**EXERCISES TO COMPLETE:**
1. In the article on reminding older adults about bath time, copy word for word the part that opens with the words containing "Sensibly showing empathy" and closes with "about bath time.".
2. According to the article on reminding older adults about bath time, what can bathing at the same time each day significantly help a senior with?
3. Write the next part of the article on reminding older adults about bath time, picking up after its final sentence.

**GIVEN TEXT:**
The Art of Sweetly Reminding Older Adults About Bath Time
For many older adults, bathing is an unwanted chore. In some cases, the undesirable nature of showering is due to the loss of privacy that comes with it. Seniors that require the assistance of caregivers may not be comfortable disrobing. As you can imagine, the loss of independence that comes with needing a caregiver can also result in elderly individuals putting up a fight at bath time.
Sensibly showing empathy toward seniors struggling with showering each day pays dividends. Let’s take a look at how to sweetly remind older adults about bath time.
Stick to a Routine
Sticking to a routine is especially important for older individuals who are battling with dementia. It can significantly help with a senior’s memory when they bathe at the same time each day. Create a schedule, inform your care recipient of it, and be sure to offer gentle reminders in advance of that time each day.
“As much as possible, stick to a routine, both as it relates to the time of day for a shower and the steps you use when helping the person bathe,” encourages Esther Heerema on VerywellHealth.com, “Using a consistent caregiver to maintain this routine can also be very helpful to both the caregiver and the person with dementia.”
Consult a Medical Professional
In some cases, it’s best to contact the pros. Remember that physical limitations and emotional stresses can make a senior want to avoid bathing. With a physician’s help, you may be able to uncover some ways to address these issues directly. Of course, helping your loved one with the physical labor of bathing is important. However, it’s also important to address the depression the senior in your life is contending with.

**RECORDED INFORMATION:**
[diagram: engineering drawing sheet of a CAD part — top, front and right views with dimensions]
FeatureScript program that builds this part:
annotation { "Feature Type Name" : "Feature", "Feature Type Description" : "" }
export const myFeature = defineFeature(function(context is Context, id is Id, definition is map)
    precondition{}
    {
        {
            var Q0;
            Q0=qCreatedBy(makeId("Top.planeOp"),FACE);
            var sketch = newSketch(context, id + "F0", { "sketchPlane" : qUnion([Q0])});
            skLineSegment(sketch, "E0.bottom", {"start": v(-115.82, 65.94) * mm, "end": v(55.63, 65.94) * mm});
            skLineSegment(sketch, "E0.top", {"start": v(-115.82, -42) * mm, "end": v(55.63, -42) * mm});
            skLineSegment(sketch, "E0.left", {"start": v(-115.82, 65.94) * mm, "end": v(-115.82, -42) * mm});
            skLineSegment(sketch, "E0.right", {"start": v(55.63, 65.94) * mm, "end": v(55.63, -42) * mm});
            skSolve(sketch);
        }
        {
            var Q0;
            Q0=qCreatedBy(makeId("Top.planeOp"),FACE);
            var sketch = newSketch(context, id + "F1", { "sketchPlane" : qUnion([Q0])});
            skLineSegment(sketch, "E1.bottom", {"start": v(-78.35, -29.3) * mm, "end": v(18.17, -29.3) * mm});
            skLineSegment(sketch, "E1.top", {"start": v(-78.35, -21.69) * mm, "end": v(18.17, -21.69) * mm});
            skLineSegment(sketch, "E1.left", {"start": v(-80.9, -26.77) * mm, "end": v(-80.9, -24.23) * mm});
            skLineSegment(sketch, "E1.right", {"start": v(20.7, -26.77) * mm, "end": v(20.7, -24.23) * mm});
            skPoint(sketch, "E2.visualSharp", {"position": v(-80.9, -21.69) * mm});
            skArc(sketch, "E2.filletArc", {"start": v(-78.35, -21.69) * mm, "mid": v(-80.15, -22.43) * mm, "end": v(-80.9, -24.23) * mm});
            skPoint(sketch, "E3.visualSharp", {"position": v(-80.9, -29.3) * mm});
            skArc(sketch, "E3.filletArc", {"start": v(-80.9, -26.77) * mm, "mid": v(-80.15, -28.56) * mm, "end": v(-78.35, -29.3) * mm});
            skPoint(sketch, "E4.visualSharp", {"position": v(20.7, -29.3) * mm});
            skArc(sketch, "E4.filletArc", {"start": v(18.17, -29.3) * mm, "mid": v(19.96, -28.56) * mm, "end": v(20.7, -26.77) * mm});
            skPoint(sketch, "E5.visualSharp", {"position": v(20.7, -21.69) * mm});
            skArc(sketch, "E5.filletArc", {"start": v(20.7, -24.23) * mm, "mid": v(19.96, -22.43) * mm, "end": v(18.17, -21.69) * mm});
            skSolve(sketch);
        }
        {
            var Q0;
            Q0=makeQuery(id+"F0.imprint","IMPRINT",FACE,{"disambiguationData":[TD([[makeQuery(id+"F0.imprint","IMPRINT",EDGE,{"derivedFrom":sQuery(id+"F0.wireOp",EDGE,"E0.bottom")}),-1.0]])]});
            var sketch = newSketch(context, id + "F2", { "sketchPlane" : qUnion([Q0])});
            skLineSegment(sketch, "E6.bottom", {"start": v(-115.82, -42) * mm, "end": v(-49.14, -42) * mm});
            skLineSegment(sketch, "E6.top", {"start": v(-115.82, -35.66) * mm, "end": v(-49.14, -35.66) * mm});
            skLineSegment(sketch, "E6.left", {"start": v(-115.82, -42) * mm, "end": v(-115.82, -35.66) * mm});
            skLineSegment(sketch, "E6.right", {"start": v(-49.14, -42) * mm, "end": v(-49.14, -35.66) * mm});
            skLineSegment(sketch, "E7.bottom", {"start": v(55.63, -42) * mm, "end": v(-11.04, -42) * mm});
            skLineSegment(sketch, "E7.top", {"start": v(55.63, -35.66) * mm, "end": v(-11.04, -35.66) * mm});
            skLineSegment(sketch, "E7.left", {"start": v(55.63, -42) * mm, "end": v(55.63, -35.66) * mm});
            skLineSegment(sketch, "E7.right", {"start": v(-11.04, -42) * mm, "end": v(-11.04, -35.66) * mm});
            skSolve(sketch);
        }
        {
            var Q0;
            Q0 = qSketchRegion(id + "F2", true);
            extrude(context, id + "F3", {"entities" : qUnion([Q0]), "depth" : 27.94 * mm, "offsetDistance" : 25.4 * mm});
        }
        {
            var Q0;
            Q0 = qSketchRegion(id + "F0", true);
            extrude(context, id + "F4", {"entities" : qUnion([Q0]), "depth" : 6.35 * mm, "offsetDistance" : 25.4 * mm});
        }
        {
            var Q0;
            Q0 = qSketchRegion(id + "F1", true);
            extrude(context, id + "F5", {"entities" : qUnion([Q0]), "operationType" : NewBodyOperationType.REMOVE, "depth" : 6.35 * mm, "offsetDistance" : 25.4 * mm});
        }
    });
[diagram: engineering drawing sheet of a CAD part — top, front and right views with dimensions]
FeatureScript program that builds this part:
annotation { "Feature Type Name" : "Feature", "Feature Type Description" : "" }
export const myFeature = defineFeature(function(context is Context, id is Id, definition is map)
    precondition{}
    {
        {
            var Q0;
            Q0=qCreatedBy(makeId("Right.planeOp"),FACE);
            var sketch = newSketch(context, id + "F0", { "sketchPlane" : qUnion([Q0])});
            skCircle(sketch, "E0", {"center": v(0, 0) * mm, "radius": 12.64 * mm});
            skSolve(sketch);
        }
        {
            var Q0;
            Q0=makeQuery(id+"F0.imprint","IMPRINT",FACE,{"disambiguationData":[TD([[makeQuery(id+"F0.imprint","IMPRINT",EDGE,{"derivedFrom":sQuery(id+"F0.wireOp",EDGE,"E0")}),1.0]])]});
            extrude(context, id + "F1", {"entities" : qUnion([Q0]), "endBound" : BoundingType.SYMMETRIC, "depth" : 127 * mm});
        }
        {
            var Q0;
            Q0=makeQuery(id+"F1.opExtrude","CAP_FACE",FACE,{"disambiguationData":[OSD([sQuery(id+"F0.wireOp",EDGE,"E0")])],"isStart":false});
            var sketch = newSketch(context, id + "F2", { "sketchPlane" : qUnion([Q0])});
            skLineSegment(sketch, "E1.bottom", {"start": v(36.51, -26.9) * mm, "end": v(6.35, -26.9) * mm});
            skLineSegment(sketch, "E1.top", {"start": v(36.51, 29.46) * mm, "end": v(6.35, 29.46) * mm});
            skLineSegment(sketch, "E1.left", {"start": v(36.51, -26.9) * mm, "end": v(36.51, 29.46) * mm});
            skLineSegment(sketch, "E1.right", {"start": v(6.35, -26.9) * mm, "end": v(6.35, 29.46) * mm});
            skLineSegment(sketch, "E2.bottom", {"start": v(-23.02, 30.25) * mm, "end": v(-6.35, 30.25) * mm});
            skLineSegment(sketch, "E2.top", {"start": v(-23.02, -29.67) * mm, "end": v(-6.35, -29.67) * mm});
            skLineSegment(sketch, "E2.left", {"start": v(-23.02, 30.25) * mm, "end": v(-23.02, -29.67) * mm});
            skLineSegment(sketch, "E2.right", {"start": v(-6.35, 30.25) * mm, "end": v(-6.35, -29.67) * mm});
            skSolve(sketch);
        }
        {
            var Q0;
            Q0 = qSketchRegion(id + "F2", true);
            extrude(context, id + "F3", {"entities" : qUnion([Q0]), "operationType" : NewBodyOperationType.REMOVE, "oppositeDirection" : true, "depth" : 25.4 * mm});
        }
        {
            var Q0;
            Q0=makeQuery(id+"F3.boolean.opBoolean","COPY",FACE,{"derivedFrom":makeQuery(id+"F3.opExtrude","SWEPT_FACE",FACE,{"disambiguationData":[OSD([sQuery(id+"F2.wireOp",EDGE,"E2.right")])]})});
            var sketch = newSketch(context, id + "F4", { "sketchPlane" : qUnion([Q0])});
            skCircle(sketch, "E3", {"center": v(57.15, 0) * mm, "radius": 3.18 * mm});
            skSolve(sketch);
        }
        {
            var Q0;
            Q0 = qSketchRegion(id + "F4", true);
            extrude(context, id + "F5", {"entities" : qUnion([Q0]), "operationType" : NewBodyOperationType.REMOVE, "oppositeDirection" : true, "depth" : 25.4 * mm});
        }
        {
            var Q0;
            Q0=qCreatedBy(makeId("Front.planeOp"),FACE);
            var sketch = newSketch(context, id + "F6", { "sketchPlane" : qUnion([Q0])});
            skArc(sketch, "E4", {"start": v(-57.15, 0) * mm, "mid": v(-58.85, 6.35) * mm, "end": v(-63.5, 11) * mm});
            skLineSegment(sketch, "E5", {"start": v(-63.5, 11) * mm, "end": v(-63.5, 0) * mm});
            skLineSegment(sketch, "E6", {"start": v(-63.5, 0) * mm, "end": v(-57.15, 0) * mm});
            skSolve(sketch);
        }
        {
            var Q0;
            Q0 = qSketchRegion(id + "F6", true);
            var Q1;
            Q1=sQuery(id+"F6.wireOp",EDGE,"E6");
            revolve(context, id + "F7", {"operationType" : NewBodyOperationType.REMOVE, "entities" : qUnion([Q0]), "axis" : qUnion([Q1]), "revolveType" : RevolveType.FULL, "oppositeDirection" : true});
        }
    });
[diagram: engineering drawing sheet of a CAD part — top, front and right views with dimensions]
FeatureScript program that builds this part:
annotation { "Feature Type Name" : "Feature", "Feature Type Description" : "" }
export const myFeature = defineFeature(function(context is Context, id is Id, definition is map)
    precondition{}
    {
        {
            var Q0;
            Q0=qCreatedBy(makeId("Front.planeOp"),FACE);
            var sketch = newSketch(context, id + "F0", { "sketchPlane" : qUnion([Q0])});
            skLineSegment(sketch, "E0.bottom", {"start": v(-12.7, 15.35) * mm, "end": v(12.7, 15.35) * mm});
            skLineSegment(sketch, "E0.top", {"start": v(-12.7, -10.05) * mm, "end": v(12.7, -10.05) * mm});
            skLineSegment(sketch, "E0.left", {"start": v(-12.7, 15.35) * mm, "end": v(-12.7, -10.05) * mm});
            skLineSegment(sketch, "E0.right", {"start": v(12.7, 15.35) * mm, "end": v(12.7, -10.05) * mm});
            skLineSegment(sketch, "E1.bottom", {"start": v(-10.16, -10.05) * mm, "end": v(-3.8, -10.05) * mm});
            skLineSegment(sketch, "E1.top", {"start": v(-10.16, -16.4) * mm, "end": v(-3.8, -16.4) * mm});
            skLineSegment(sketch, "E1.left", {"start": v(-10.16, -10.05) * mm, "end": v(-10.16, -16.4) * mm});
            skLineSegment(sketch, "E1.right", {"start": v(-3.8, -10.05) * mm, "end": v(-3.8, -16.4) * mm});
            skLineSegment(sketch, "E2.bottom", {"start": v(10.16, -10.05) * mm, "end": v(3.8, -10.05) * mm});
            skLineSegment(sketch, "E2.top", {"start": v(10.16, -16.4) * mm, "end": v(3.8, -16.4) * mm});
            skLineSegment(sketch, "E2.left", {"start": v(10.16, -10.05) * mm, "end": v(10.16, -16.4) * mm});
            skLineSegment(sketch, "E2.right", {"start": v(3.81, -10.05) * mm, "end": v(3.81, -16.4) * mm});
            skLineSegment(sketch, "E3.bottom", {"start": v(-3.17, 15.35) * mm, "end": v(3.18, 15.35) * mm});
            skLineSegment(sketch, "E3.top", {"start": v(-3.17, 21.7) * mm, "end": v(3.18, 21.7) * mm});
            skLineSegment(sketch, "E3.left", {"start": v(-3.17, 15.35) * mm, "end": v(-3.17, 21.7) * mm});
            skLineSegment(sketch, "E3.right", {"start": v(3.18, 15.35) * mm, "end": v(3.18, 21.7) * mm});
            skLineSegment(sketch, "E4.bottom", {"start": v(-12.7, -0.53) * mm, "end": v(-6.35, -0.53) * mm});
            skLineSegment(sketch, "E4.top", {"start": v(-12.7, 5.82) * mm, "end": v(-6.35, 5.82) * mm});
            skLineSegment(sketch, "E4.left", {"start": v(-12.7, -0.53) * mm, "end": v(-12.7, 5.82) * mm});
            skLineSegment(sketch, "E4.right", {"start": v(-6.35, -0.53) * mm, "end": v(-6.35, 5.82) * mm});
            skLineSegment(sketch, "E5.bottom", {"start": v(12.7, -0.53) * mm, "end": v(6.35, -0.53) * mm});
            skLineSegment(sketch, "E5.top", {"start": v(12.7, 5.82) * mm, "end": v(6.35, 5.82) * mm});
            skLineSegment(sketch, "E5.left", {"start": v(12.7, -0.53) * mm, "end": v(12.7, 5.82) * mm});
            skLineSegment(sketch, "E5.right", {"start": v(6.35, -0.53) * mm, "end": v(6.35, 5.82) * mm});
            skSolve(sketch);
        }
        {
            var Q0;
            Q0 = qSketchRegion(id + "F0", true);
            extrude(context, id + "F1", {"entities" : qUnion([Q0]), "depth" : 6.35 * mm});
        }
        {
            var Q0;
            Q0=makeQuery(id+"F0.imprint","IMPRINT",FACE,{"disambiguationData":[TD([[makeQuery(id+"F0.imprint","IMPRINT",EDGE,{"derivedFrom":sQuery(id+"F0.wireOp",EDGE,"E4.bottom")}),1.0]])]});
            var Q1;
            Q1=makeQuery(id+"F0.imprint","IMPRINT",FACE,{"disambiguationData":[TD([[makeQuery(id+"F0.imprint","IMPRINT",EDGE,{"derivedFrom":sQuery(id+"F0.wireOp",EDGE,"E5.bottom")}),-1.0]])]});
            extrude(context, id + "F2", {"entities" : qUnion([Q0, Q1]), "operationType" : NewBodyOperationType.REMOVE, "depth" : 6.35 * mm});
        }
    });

**ANSWERS FOR THE TASKS:**
1.
Sensibly showing empathy toward seniors struggling with showering each day pays dividends. Let’s take a look at how to sweetly remind older adults about bath time.

2. Their memory.

3.
“If a loved one who used to wear makeup, bathe regularly, or insist on crisply pressed clothes suddenly stops taking care of themselves, it’s wise to rule out depression first,” advises Carol Bradley Bursack on AgingCare.com, “A simple checkup with a doctor is a good idea, especially if low energy or lack of interest seems to be part of this change in behavior. Depression isn’t always obvious to an observer, so keep an eye out for the warning signs.”
Honor Your Loved One’s Preferred Time of Day
Some people love taking showers after they wake up in the morning. It helps them to feel refreshed after a long night’s sleep. For others, a bath before bed is much preferred. It gives them a fresh and clean feeling that makes sleep much more comfortable. Which time of day does your elderly loved one prefer? It’s a good idea to give them the option to choose.
If you don’t know the person’s typical routine, find out from the family if he liked to start his day out with a shower or enjoyed a bath before bed,” advises Heerema, “That’s an important routine for many people, so honoring that for a person with dementia can go a long way toward a good outcome for both the person and the caregiver.